A total of 26 stations are operational along the blue line with 13 underground stations. In the underground sections, a walkway runs along the length with cross passages every 250 m for the maintenance and emergency evacuation. The underground stations have an average width of 200 m and average depth of 20 ft from the ground level. The length of the stations in Phase 1 extension is 180 m. The elevated stations have three levels with the concourse level at a minimum height of 5.5 m above the ground level and platform level above the concourse while the underground stations have two levels with platform screen doors. The stations are air-conditioned and are equipped to be disabled and elderly friendly, with automatic fare collection system, announcement system, electronic display boards, escalators and lifts. Paid parking facilities are available for two wheelers in most stations and four wheelers in select stations.

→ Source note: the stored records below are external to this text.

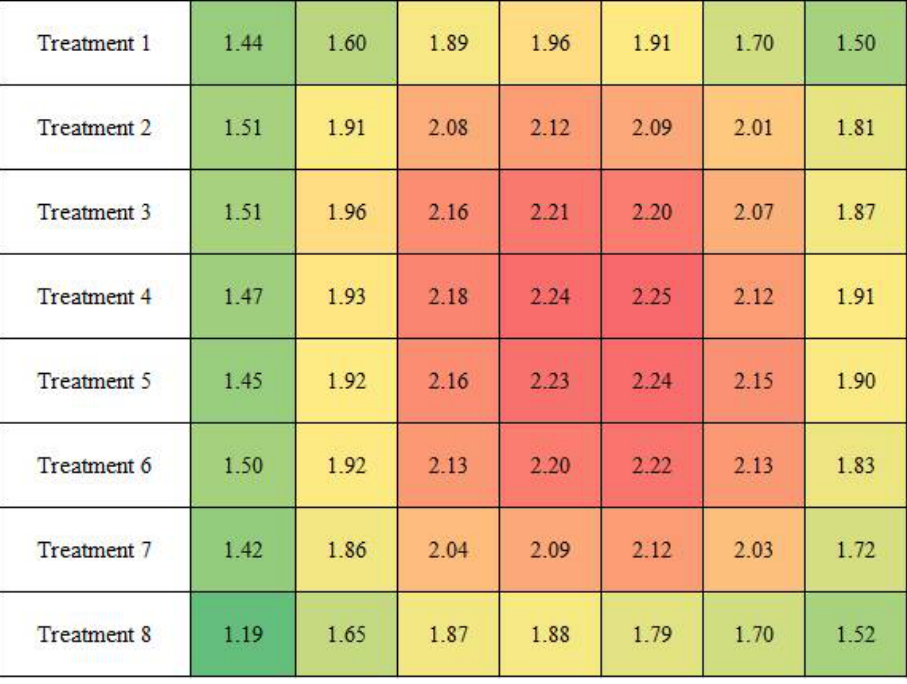
Figure A8. Map of UV light intensity (irradiance) measurements for UV-C (365 nm, LED) for Treatment 1 to Treatment 8. The color gradient green–yellow–red represents increasing UV light intensity. Units: mW/cm 2 .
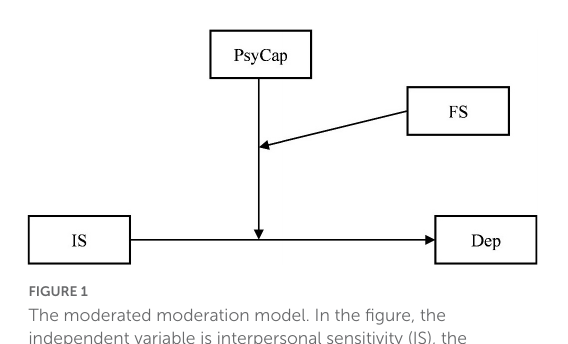
FIGURE1 The moderated moderation model. In the figure, the independent variable is interpersonal sensitivity (IS), the dependent variable is depression (Dep), and the moderators are psychological capital (PsyCap) and family support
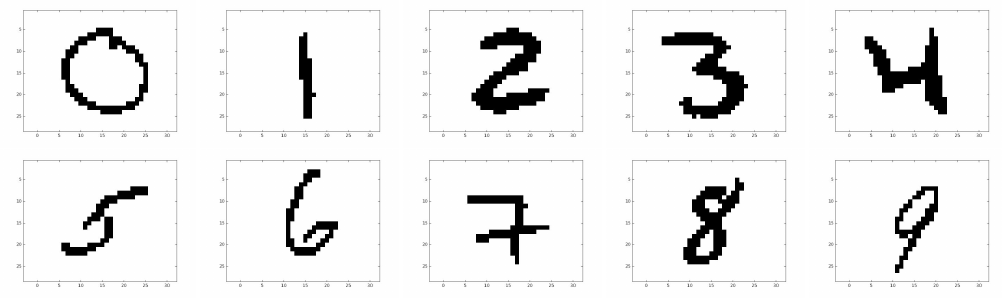
Figure 1: A sample from the binary handwritten digit data. Each pixel of a 16 × 16 image is either 0 (depicted in white) or 1 (depicted in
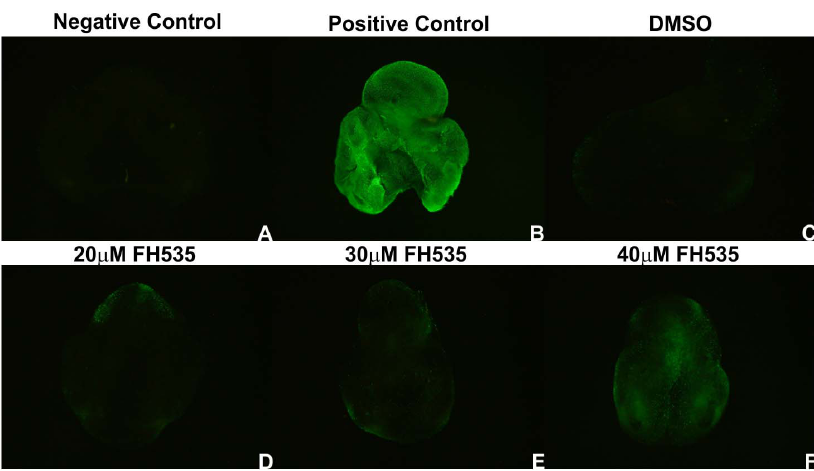
Figure 8. TUNEL assay in chick lung explants. Representative examples of negative (A) and positive control (B), DMSO (C), 20 m M (D), 30 m M (E) and 40 m M (F) FH535 treated stage b2 explants; n 5 4 per condition. Negative control explants were incubated without TUNEL mix solution. Positive control explants were incubated with DNase at 37 ˚ C for 90 minutes.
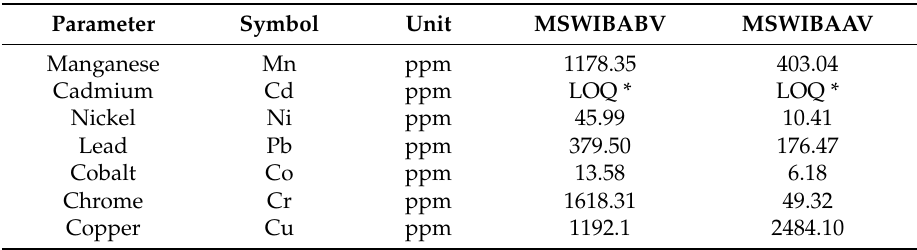
Table 8. Heavy metals in MSWIBABV and MSWIBAAV. Parameter Symbol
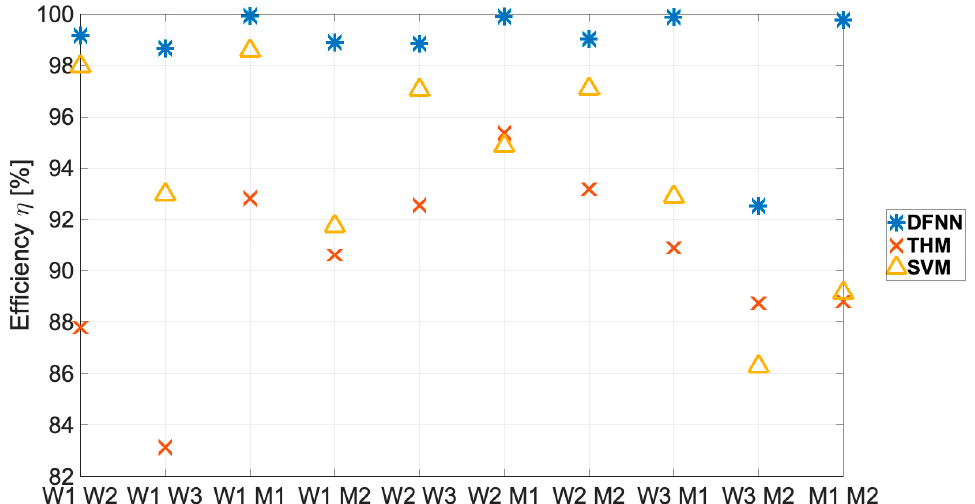
Figure 4. Selected methods effectiveness η for two-person training sets.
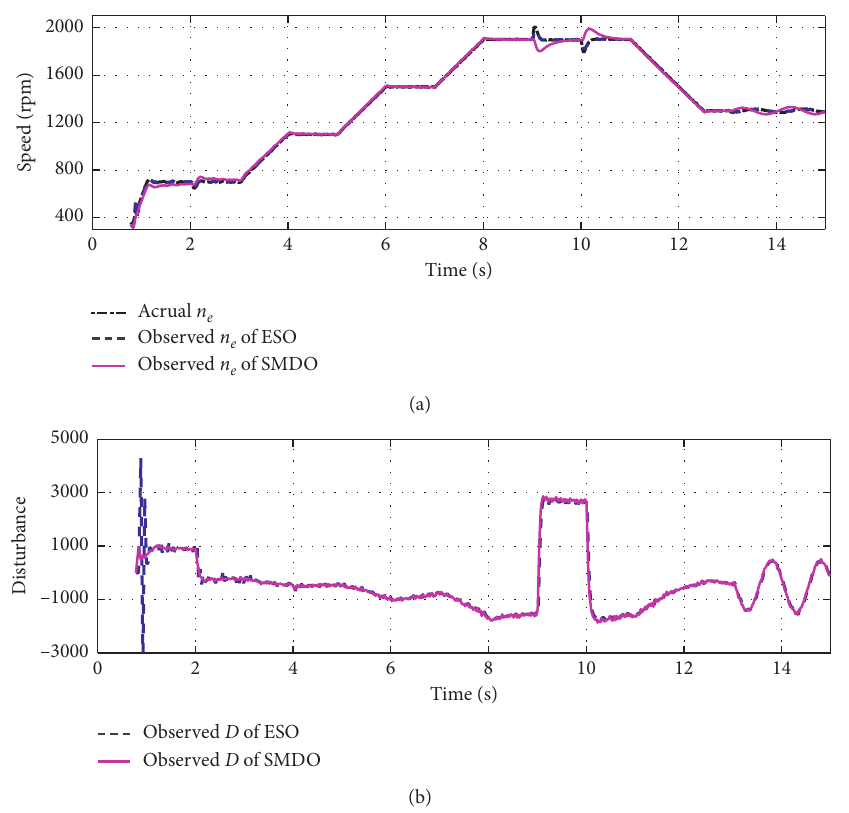
Figure 6: The observation performance comparison between the ESO and SMDO.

The line connects the central and the southwest ends of the city. The stations include:

Green Line
| S.no |  | Station name |  | Opened | Connections | Station layout | Platform level type |
|  | English | Tamil |
| 1 |  | Puratchi Thalaivar Dr. M.G. Ramachandran Central metro station | சென்ட்ரல் | 25 May 2018 | Blue Line Chennai Central Park (South Line) Moore Market (West Line) Park Town (Chennai MRTS) | Underground | Island |
| 2 |  | Egmore | எழும்பூர் | 25 May 2018 | Chennai Egmore | Underground | Island |
| 3 |  | Nehru Park | நேரு பூங்கா | 15 May 2017 |  | Underground | Island |
| 4 |  | Kilpauk | கீழ்ப்பாக்கம் | 15 May 2017 | Purple Line (under construction) | Underground | Island |
| 5 |  | Pachaiyappa's College | பச்சையப்பன் கல்லூரி | 15 May 2017 |  | Underground | Island |
| 6 |  | Shenoy Nagar | செனாய் நகர் | 15 May 2017 |  | Underground | Island |
| 7 |  | Anna Nagar East | அண்ணா நகர் கிழக்கு | 15 May 2017 |  | Underground | Island |
| 8 |  | Anna Nagar Tower | அண்ணா நகர் கோபுரம் | 15 May 2017 |  | Underground | Island |
| 9 |  | Thirumangalam | திருமங்கலம் | 15 May 2017 | Red Line (under construction) | Underground | Island |
| 10 |  | Koyambedu | கோயம்பேடு | 29 June 2015 | Red Line (under construction) | Elevated | Side |
| 11 |  | Koyambedu Depot | கோயம்பேடு பணிமனை | 29 June 2015 |  | Elevated | Side |
| 12 |  | Puratchi Thalaivi Dr. J. Jayalalithaa CMBT metro station | சென்னை புறநகர் பேருந்து நிலையம் | 29 June 2015 | Chennai Mofussil Bus Terminus | Elevated | Side |
| 13 |  | Arumbakkam | அரும்பாக்கம் | 29 June 2015 |  | Elevated | Side |
| 14 |  | Vadapalani | வடபழனி | 29 June 2015 | Yellow Line (under construction) | Elevated | Side |
| 15 |  | Ashok Nagar | அசோக் நகர் | 29 June 2015 |  | Elevated | Side |
| 16 |  | Ekkattuthangal | ஈக்காட்டுத்தாங்கல் | 29 June 2015 |  | Elevated | Side |
| 17 |  | Alandur | ஆலந்தூர் | 29 June 2015 | Blue Line Red Line (under construction) | Elevated | Side |
| 18 |  | St. Thomas Mount | பரங்கிமலை | 14 October 2016 | Red Line (under construction) St. Thomas Mount (South Line) St. Thomas Mount (Chennai MRTS)^{[§]} | Elevated | Side |

 under construction

== Operations ==
As of 2022, the metro operates trains from 5 AM to 11 PM with an average frequency of one train every 5 minutes in peak hours and every 8 minutes in lean hours in the Green Line. The main operational control center (OCC) is located in Koyambedu where the movement of trains and real-time CCTV footage obtained is monitored. Chennai Metro maintains a major depot at Koyambedu covering an area of 26 ha which houses maintenance workshops, stabling lines, test tracks and a washing plant for the trains. The minimum fare is ₹10 and the maximum fare is ₹50. There are six types of tickets issued by CMRL for travel in Chennai Metro.